Never mind. With Stuart Stratford’s suave and dramatic conducting, it mostly hits the mark. Rating: ***.
The same can’t be said of “A Woman Killed with Kindness” at the National Theatre. Thomas Heywood’s 1607 domestic tragedy is given some lavish sets (designs by Lizzie Clachan and Vicki Mortimer) and not much else.
The play tells two separate stories. One is about Anne (Liz White), a woman who has an affair with her husband’s protege, Wendoll (Sebastian Armesto). The other is about a nobleman (Leo Bill) who barters his loyal sister (Sandy McDade) in marriage to pay off his debts.
Director Katie Mitchell updates the work to 1919, and places it on two realistic split-level sets next to each other. One is a grand suburban villa, the other the entrance hall of a decaying stately home.
Servants scuttle up and down stairs. Tablecloths are shaken. Flowers re-arranged. Life continues in one half of the set while the main action takes place in the other.
It’s enjoyably busy. It also has as much juice and steam as an old bus ticket.

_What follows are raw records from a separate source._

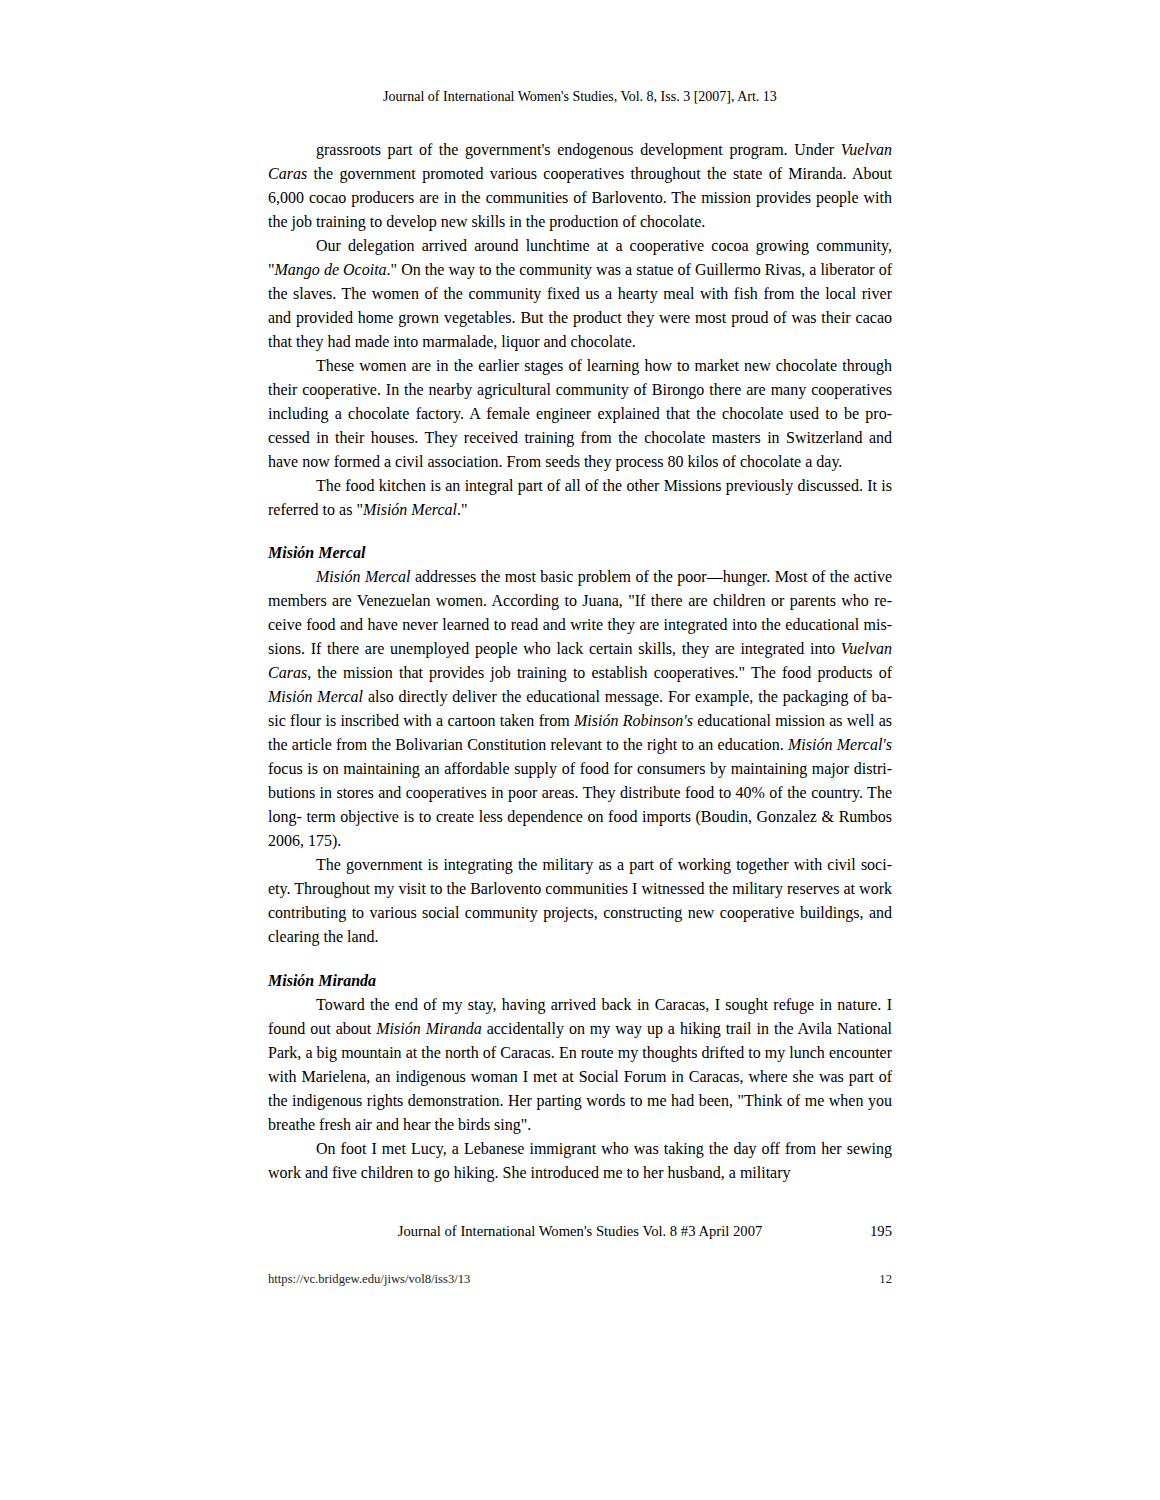Journal of International Women's Studies, Vol. 8, Iss. 3 [2007], Art. 13
grassroots part of the government's endogenous development program. Under Vuelvan Caras the government promoted various cooperatives throughout the state of Miranda. About 6,000 cocao producers are in the communities of Barlovento. The mission provides people with the job training to develop new skills in the production of chocolate.
Our delegation arrived around lunchtime at a cooperative cocoa growing community, "Mango de Ocoita." On the way to the community was a statue of Guillermo Rivas, a liberator of the slaves. The women of the community fixed us a hearty meal with fish from the local river and provided home grown vegetables. But the product they were most proud of was their cacao that they had made into marmalade, liquor and chocolate.
These women are in the earlier stages of learning how to market new chocolate through their cooperative. In the nearby agricultural community of Birongo there are many cooperatives including a chocolate factory. A female engineer explained that the chocolate used to be processed in their houses. They received training from the chocolate masters in Switzerland and have now formed a civil association. From seeds they process 80 kilos of chocolate a day.
The food kitchen is an integral part of all of the other Missions previously discussed. It is referred to as "Misión Mercal."
Misión Mercal
Misión Mercal addresses the most basic problem of the poor—hunger. Most of the active members are Venezuelan women. According to Juana, "If there are children or parents who receive food and have never learned to read and write they are integrated into the educational missions. If there are unemployed people who lack certain skills, they are integrated into Vuelvan Caras, the mission that provides job training to establish cooperatives." The food products of Misión Mercal also directly deliver the educational message. For example, the packaging of basic flour is inscribed with a cartoon taken from Misión Robinson's educational mission as well as the article from the Bolivarian Constitution relevant to the right to an education. Misión Mercal's focus is on maintaining an affordable supply of food for consumers by maintaining major distributions in stores and cooperatives in poor areas. They distribute food to 40% of the country. The long- term objective is to create less dependence on food imports (Boudin, Gonzalez & Rumbos 2006, 175).
The government is integrating the military as a part of working together with civil society. Throughout my visit to the Barlovento communities I witnessed the military reserves at work contributing to various social community projects, constructing new cooperative buildings, and clearing the land.
Misión Miranda
Toward the end of my stay, having arrived back in Caracas, I sought refuge in nature. I found out about Misión Miranda accidentally on my way up a hiking trail in the Avila National Park, a big mountain at the north of Caracas. En route my thoughts drifted to my lunch encounter with Marielena, an indigenous woman I met at Social Forum in Caracas, where she was part of the indigenous rights demonstration. Her parting words to me had been, "Think of me when you breathe fresh air and hear the birds sing".
On foot I met Lucy, a Lebanese immigrant who was taking the day off from her sewing work and five children to go hiking. She introduced me to her husband, a military
Journal of International Women's Studies Vol. 8 #3 April 2007 195
https://vc.bridgew.edu/jiws/vol8/iss3/13 12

Actions and gestures are cool and stylized, sometimes robotic, and there’s little sexual heat. In a play about adultery and a simmering claustrophobic brother-sister relationship this seems counterintuitive, and it makes the piece feel curiously cold.
The actors do a good job, especially Paul Ready as Anne’s husband John, and Bill as the neurotic Sir Charles. Yet overall, their work doesn’t help raise the thermometer. Rating: **.
“La Wally” and “Rigoletto” run in tandem at Opera Holland Park, sponsored by Investec Wealth & Investment, through Aug. 13. Information: http://www.operahollandpark.com or +44-300-999-1000.
“A Woman Killed With Kindness” is in repertory at the National Theatre, and is part of the Travelex 12 pound tickets program. Information: http://www.nationaltheatre.org.uk or +44-20-7452-3000.
What the Stars Mean: **** Excellent *** Good ** Average * Poor (No stars)Worthless
(Warwick Thompson is a critic for Muse, the arts and leisure section of Bloomberg News. The opinions expressed are his own.)